What you will do:
Below are lines of data; restate word for word those running from the line containing "left knee: (850, 518)" to the line containing "right back paw: (811, 573)", inclusive, and no others.

Keypoint coordinate data:
----
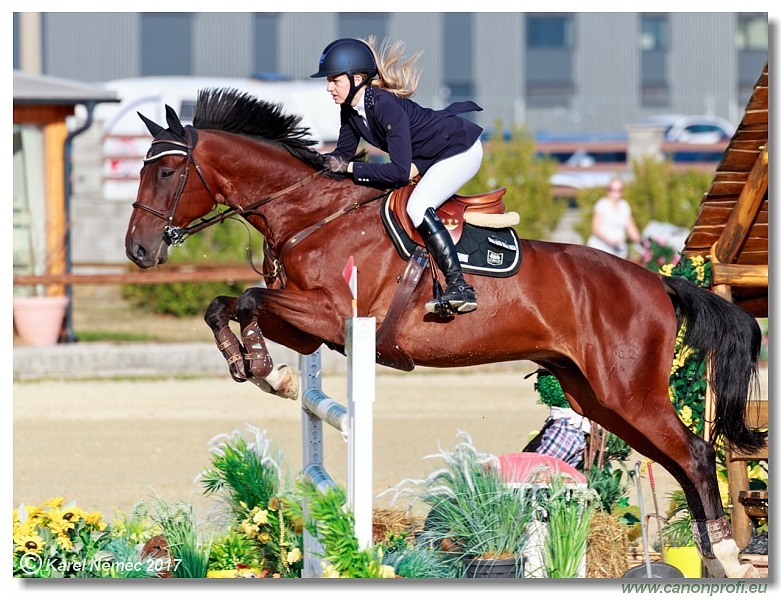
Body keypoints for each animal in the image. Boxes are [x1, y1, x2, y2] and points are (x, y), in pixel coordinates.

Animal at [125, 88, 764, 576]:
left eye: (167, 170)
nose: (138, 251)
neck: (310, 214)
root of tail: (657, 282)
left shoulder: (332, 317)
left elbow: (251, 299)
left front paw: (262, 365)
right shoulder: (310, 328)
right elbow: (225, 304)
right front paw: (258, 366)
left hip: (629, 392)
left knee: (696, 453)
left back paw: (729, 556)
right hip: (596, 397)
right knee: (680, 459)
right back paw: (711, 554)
----
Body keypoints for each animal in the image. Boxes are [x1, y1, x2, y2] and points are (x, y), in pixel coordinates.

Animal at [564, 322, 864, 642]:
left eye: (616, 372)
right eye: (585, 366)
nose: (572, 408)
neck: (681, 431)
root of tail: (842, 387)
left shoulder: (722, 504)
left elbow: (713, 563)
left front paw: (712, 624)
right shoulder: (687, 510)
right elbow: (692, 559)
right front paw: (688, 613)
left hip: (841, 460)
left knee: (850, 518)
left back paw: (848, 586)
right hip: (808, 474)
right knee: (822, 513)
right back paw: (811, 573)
----
Response below:
left knee: (850, 518)
left back paw: (848, 586)
right hip: (808, 474)
right knee: (822, 513)
right back paw: (811, 573)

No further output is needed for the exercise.